Stored entries:
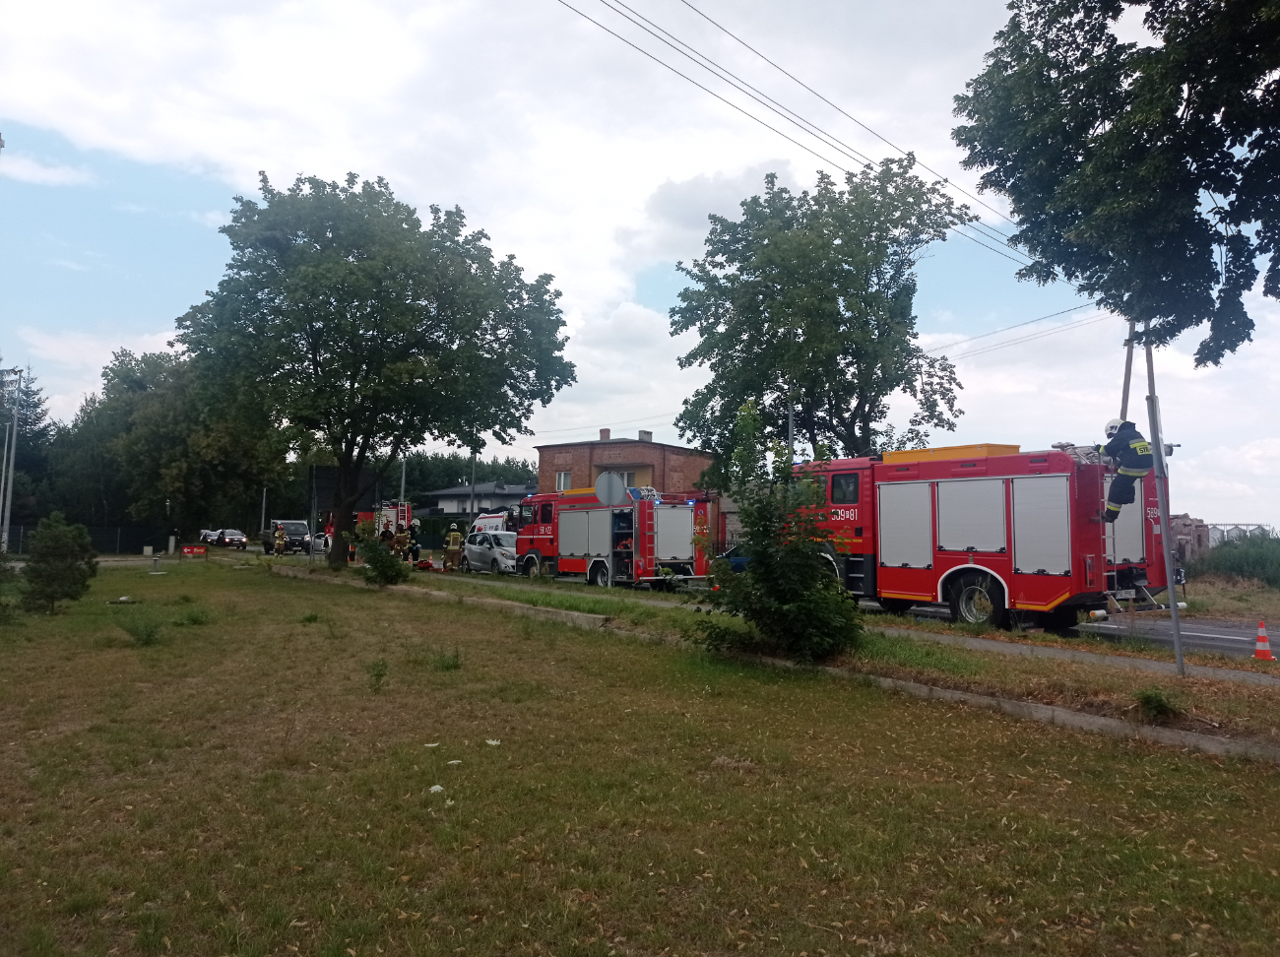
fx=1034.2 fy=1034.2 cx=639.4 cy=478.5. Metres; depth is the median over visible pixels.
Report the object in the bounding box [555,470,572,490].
window
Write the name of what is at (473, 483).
utility pole
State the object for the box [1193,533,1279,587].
shrub
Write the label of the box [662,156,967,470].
tree
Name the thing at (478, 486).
house
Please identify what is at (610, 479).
round sign
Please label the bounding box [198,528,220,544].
car
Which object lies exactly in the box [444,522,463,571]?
firefighter
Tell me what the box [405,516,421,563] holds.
firefighter
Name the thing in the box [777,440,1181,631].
fire truck
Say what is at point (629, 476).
window
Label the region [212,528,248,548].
car
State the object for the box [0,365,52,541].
tree
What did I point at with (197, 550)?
red sign
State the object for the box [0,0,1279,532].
sky
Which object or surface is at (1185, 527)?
ruined building
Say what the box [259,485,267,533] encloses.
pole
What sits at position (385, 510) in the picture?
fire truck
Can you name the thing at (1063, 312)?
power line
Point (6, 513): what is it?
utility pole
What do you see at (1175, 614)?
metal pole
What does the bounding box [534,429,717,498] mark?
brick building
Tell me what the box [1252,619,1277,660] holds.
traffic cone
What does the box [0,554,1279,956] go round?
lawn
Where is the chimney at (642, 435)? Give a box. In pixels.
[638,429,652,441]
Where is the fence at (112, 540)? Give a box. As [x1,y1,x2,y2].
[4,523,167,555]
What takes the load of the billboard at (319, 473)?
on the ground
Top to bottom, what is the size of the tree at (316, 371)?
11.376 m
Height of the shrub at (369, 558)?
1.594 m
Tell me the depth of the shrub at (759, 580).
11.57 m
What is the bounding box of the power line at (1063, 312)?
[920,301,1112,362]
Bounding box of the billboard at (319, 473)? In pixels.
[310,464,379,555]
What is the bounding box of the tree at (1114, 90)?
[954,0,1279,367]
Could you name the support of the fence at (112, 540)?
on the ground
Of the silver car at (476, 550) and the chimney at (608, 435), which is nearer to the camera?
the silver car at (476, 550)
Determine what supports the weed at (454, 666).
on the lawn at (435, 795)
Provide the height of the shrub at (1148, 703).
0.283 m
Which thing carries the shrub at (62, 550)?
on the lawn at (435, 795)
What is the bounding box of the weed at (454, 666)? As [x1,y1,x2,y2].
[432,644,462,670]
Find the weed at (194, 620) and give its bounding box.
[176,606,210,626]
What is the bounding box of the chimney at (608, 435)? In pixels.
[598,427,611,440]
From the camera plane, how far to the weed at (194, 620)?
16.10 m
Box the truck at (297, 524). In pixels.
[260,518,312,553]
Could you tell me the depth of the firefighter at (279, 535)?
44.97 m
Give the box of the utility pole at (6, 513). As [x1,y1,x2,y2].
[0,371,21,557]
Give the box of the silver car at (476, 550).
[460,530,517,574]
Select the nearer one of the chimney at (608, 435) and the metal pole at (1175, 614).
the metal pole at (1175, 614)
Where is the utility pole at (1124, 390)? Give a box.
[1119,320,1136,422]
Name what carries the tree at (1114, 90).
on the ground
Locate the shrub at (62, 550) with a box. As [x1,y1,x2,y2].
[19,512,98,613]
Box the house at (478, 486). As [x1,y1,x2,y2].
[428,480,534,518]
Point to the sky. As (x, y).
(653, 178)
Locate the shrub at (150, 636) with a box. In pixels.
[117,612,165,645]
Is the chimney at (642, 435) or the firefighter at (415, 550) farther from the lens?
the chimney at (642, 435)
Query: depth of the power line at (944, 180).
20.73 m
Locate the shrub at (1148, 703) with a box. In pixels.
[1133,687,1180,721]
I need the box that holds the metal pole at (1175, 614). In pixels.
[1143,333,1185,674]
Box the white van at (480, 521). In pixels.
[469,511,511,534]
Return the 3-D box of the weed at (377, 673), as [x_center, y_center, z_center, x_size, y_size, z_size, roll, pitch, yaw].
[-2.631,1.954,10.285,0.315,0.371,0.342,3,-4,-35]
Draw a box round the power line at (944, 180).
[557,0,1036,267]
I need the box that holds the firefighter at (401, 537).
[393,525,410,559]
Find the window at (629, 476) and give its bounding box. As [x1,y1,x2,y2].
[612,468,638,489]
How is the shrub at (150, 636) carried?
on the lawn at (435, 795)
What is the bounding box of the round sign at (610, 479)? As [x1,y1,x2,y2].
[594,471,627,506]
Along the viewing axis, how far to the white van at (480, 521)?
40.92 m
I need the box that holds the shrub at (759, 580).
[688,398,861,662]
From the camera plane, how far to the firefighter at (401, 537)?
32.65 m
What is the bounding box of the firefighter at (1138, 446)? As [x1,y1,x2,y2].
[1095,418,1152,522]
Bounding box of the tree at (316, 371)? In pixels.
[172,171,575,569]
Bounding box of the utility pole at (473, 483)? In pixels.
[468,450,476,518]
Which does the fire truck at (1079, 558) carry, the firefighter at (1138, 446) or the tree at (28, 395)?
the firefighter at (1138, 446)
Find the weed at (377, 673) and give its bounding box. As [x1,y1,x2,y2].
[365,657,388,692]
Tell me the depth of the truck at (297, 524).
50.91 m
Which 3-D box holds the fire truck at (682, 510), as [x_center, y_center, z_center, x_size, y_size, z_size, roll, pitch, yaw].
[-0.857,1.445,27.047,2.488,2.947,6.675,3,-4,-35]
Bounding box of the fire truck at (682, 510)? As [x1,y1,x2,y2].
[509,484,710,586]
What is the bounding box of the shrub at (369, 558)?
[353,518,407,585]
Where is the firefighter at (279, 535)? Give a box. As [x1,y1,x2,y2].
[273,522,286,554]
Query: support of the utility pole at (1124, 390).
on the ground
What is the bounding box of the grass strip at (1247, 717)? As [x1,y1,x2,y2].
[346,566,1279,750]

Exercise
In your copy, repeat each record exactly and include no pictures.

Task answer
fx=1034.2 fy=1034.2 cx=639.4 cy=478.5. Metres; depth is the median over visible pixels.
Report the object in the bounding box [555,470,572,490].
window
Write the name of what is at (473, 483).
utility pole
State the object for the box [1193,533,1279,587].
shrub
Write the label of the box [662,156,967,470].
tree
Name the thing at (478, 486).
house
Please identify what is at (610, 479).
round sign
Please label the bounding box [198,528,220,544].
car
Which object lies exactly in the box [444,522,463,571]?
firefighter
Tell me what the box [405,516,421,563] holds.
firefighter
Name the thing in the box [777,440,1181,631].
fire truck
Say what is at point (629, 476).
window
Label the region [212,528,248,548].
car
State the object for the box [0,365,52,541].
tree
What did I point at with (197, 550)?
red sign
State the object for the box [0,0,1279,532].
sky
Which object or surface is at (1185, 527)?
ruined building
Say what the box [259,485,267,533] encloses.
pole
What sits at position (385, 510) in the picture?
fire truck
Can you name the thing at (1063, 312)?
power line
Point (6, 513): what is it?
utility pole
What do you see at (1175, 614)?
metal pole
What does the bounding box [534,429,717,498] mark?
brick building
Tell me what the box [1252,619,1277,660] holds.
traffic cone
What does the box [0,554,1279,956] go round?
lawn
Where is the chimney at (642, 435)? Give a box. In pixels.
[638,429,652,441]
Where is the fence at (112, 540)? Give a box. As [x1,y1,x2,y2].
[4,523,167,555]
What takes the load of the billboard at (319, 473)?
on the ground
Top to bottom, what is the size of the tree at (316, 371)?
11.376 m
Height of the shrub at (369, 558)?
1.594 m
Tell me the depth of the shrub at (759, 580).
11.57 m
What is the bounding box of the power line at (1063, 312)?
[920,301,1112,362]
Bounding box of the billboard at (319, 473)? In pixels.
[310,464,379,555]
What is the bounding box of the tree at (1114, 90)?
[954,0,1279,367]
Could you name the support of the fence at (112, 540)?
on the ground
Of the silver car at (476, 550) and the chimney at (608, 435), which is nearer to the camera?
the silver car at (476, 550)
Determine what supports the weed at (454, 666).
on the lawn at (435, 795)
Provide the height of the shrub at (1148, 703).
0.283 m
Which thing carries the shrub at (62, 550)?
on the lawn at (435, 795)
What is the bounding box of the weed at (454, 666)? As [x1,y1,x2,y2].
[432,644,462,670]
Find the weed at (194, 620) and give its bounding box.
[176,606,210,626]
What is the bounding box of the chimney at (608, 435)? In pixels.
[598,427,611,440]
From the camera plane, how far to the weed at (194, 620)?
16.10 m
Box the truck at (297, 524). In pixels.
[260,518,312,553]
Could you tell me the depth of the firefighter at (279, 535)?
44.97 m
Give the box of the utility pole at (6, 513). As [x1,y1,x2,y2].
[0,371,21,557]
Give the box of the silver car at (476, 550).
[460,530,517,574]
Select the nearer one of the chimney at (608, 435) and the metal pole at (1175, 614).
the metal pole at (1175, 614)
Where is the utility pole at (1124, 390)? Give a box.
[1119,320,1136,422]
Name what carries the tree at (1114, 90).
on the ground
Locate the shrub at (62, 550) with a box. As [x1,y1,x2,y2].
[19,512,98,613]
Box the house at (478, 486). As [x1,y1,x2,y2].
[428,480,534,518]
Point to the sky. As (x, y).
(653, 178)
Locate the shrub at (150, 636) with a box. In pixels.
[117,612,165,645]
Is the chimney at (642, 435) or the firefighter at (415, 550) farther from the lens?
the chimney at (642, 435)
Query: depth of the power line at (944, 180).
20.73 m
Locate the shrub at (1148, 703) with a box. In pixels.
[1133,687,1180,721]
I need the box that holds the metal pole at (1175, 614). In pixels.
[1143,333,1185,674]
Box the white van at (480, 521). In pixels.
[469,511,511,534]
Return the 3-D box of the weed at (377, 673), as [x_center, y_center, z_center, x_size, y_size, z_size, roll, pitch, yaw].
[-2.631,1.954,10.285,0.315,0.371,0.342,3,-4,-35]
Draw a box round the power line at (944, 180).
[557,0,1036,267]
I need the box that holds the firefighter at (401, 537).
[393,525,410,559]
Find the window at (629, 476) and give its bounding box. As [x1,y1,x2,y2].
[612,468,638,489]
How is the shrub at (150, 636) carried?
on the lawn at (435, 795)
What is the bounding box of the round sign at (610, 479)? As [x1,y1,x2,y2].
[594,471,627,506]
Along the viewing axis, how far to the white van at (480, 521)?
40.92 m
I need the box that holds the shrub at (759, 580).
[688,398,861,662]
From the camera plane, how far to the firefighter at (401, 537)?
32.65 m
What is the bounding box of the firefighter at (1138, 446)? As [x1,y1,x2,y2].
[1095,418,1152,522]
Bounding box of the tree at (316, 371)? In pixels.
[172,171,575,569]
Bounding box of the utility pole at (473, 483)? In pixels.
[468,450,476,518]
Which does the fire truck at (1079, 558) carry, the firefighter at (1138, 446) or the tree at (28, 395)?
the firefighter at (1138, 446)
Find the weed at (377, 673) and give its bounding box. As [x1,y1,x2,y2].
[365,657,388,692]
Tell me the depth of the truck at (297, 524).
50.91 m
Which 3-D box holds the fire truck at (682, 510), as [x_center, y_center, z_center, x_size, y_size, z_size, roll, pitch, yaw].
[-0.857,1.445,27.047,2.488,2.947,6.675,3,-4,-35]
Bounding box of the fire truck at (682, 510)? As [x1,y1,x2,y2].
[509,484,710,586]
What is the bounding box of the shrub at (369, 558)?
[353,518,407,585]
Where is the firefighter at (279, 535)? Give a box. As [x1,y1,x2,y2].
[273,522,286,554]
Query: support of the utility pole at (1124, 390).
on the ground
What is the bounding box of the grass strip at (1247, 717)? As [x1,y1,x2,y2].
[346,566,1279,750]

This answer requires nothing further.